Figure 2. Impact of BRAF and MEK inhibitor treatment on signaling and survival of CLL cells.

Highly purified (>97%) CD19⁺CD5⁺ cells or CD14⁺ myeloid cells obtained from the patient were cultured in the presence of the BRAF inhibitors (vemurafenib, dabrafenib), the MEK inhibitor trametinib, BRAF inhibitor combined with MEK inhibitor, or DMSO only at the indicated concentrations. (A) OD as an indicator for viability and metabolic activity of CLL cells under different vemurafenib concentrations in an MTT assay.
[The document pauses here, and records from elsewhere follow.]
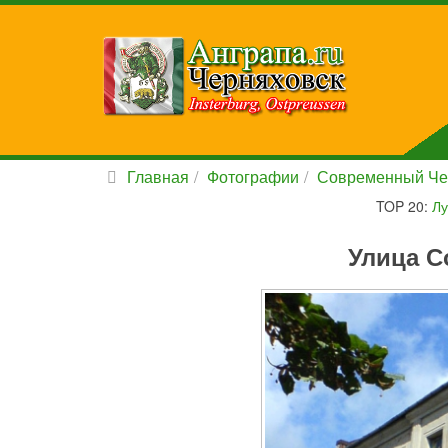
Главная
Фотографии
Современный Че
TOP 20:
Лу
Улица С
The experiment was performed twice using in dependent samples from the patient with similar results. Levels of pERK and tERK in the CLL cells (B) or CD14⁺ cells (C) derived from PBMC were measured by Western blot. We used vemurafenib, dabrafenib, and trametinib (0.07 μM) as indicated. One of 3 independent experiments with similar results is shown. (D) Western blot analysis for pERK and tERK of the protein lysate of highly purified (>97%) patient-derived CD19⁺CD5⁺ cells at the indicated concentrations of dabrafenib (Dab; 6 μM) and trametinib (MEK-i; 0.03, 0.07, 0.14 μM). Quantification of the protein amount of the described groups shown as a bar diagram. The experiment was performed 3 times with similar results. (E) The amount of CLL cells in the peripheral blood of Rag2^–/–γC^–/– mice relative to start of treatment with vehicle or vemurafenib (24 mg/kg/d). (F) The survival of the Rag2^–/–γC^–/– mice treated as described in panel E is shown (P = 0.0004). Data from 3 independent experiments were pooled.